Friday, September 30, 2005

THE WAR WITHIN - MUMBAI MIRROR / DEEPA GAHLOT

A Hindi production of Mahesh Dattani's Final Solutions comes to Mumbai

Deepa Gahlot

Final Solutions is one of Mahesh Dattani's best known plays, it has had several productions (including one at Bangalore's Rang Shankara earlier this year), and won the playwright Mahesh Dattani a Sahitya Akademi Award.

His fifth play was eerily prescient, since it was written in 1991 before the Mumbai communal riots. The first production of the play to be directed by Dattani himself in Bangalore, was cancelled due to its volatile content. A little later, when the riots had given it a frightening relevance, Alyque Padamsee did a critically acclaimed production in Mumbai.

The play is about a Hindu family sheltering two Muslim boys during a riot, during the course of which deep seated prejudices are uncovered.

Mumbai will see a Hindi version of the play (Shahid Anwar adapted it), directed by Arvind Gaur, at the ongoing National Theatre Festival at Nehru Centre.

Arvind Gaur who heads the Delhi-based theatre group Asmita has done over 48 plays in the 12 years since he set up the group, and most of them have been socially relevant; Girish Karnad's Tuglaq, Dharamveer Bharti's Andha Yug, Dario Fo's An Accidental Death of an Anarchist, Munshi Premchand's Moteram Ka Satyagrah, Ashok Lal's Ek Mamooli Aadmi, Pinki Virani's Bitter Chocolate, Bhishma Sahani's Madhavi, Manjula Padmanbhan' Hidden Fires to name a few.

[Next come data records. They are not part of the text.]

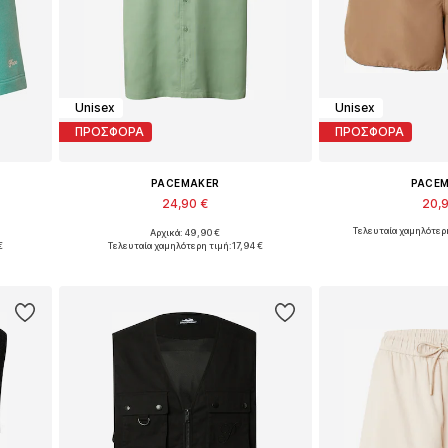
Unisex
Unisex
ΠΡΟΣΦΟΡΑ
ΠΡΟΣΦΟΡΑ
PACEMAKER
PACE
24,90 €
20,
Τελευταία χαμηλότερ
Αρχικά: 49,90 €
2
Διαθέσιμα μεγέθη: M, L, XL
Διαθέσιμα μεγέθη:
€
Τελευταία χαμηλότερη τιμή:
17,94 €
ι
Προσθήκη στο καλάθι
Προσθήκη 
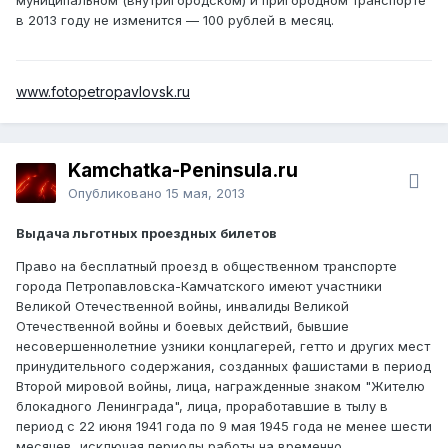
в 2013 году не изменится — 100 рублей в месяц.
www.fotopetropavlovsk.ru
Kamchatka-Peninsula.ru
Опубликовано
15 мая, 2013
Выдача льготных проездных билетов
Право на бесплатный проезд в общественном транспорте
города Петропавловска-Камчатского имеют участники
Великой Отечественной войны, инвалиды Великой
Отечественной войны и боевых действий, бывшие
несовершеннолетние узники концлагерей, гетто и других мест
принудительного содержания, созданных фашистами в период
Второй мировой войны, лица, награжденные знаком "Жителю
блокадного Ленинграда", лица, проработавшие в тылу в
период с 22 июня 1941 года по 9 мая 1945 года не менее шести
месяцев, исключая периоды работы на временно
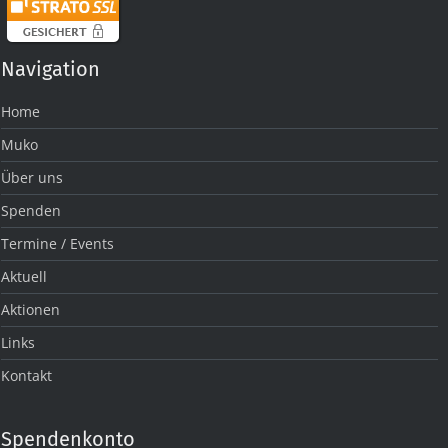
Navigation
Home
Muko
Über uns
Spenden
Termine / Events
Aktuell
Aktionen
Links
Kontakt
Spendenkonto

His latest production, Mr Jinnah was banned in Delhi leading to widespread protests by the theatre community. Final Solutions is still as powerful as when it was first performed-though it has been criticized for being a one-sided portrayal of communalism. The play examines the problem of communalism from the days of Partition to the present, through the eyes of three generations of a Gujarati Hindu family.

Hardika, the grandmother, cannot forget the Partition trauma, the betrayal by a Muslim friend and her father's murder. Her son lives with the guilt that his fortunes were founded on the ashes of a Muslim establishment burnt down by a Hindu mob. Hardika's daughter-in-law is a strict Hindu and the granddaughter cannot think of a relationship with a Muslim boy. The inner turmoil is exposed when two Muslim boys, Babban and Javed, being chased by Hindu rioters seek refuge in their house.

While a verbal and spiritual tug of war goes on, a Chorus comments on the conflicts faced by the characters-a device that helps put the various issues into perspective in the intense and disturbing play.

Gaur says in his Director's Note: " Final Solutions touches us, and the bitter realities of our lives so closely that it becomes a difficult play to handle for the Indian director. The past begins top determine the outlook of the present and thus the earlier contradictions reemerge. No concrete solutions are provided in the play to the problem of communalism but it raises questions on secularism and pseudo secularism. It forces us to look at ourselves in relation to the attitudes that persist in the society. Since it is an experiment in time and space and relates to memory, it is a play, which involves a lot of introspection on the part of the characters in the play and thus induces similar introspection in the viewers."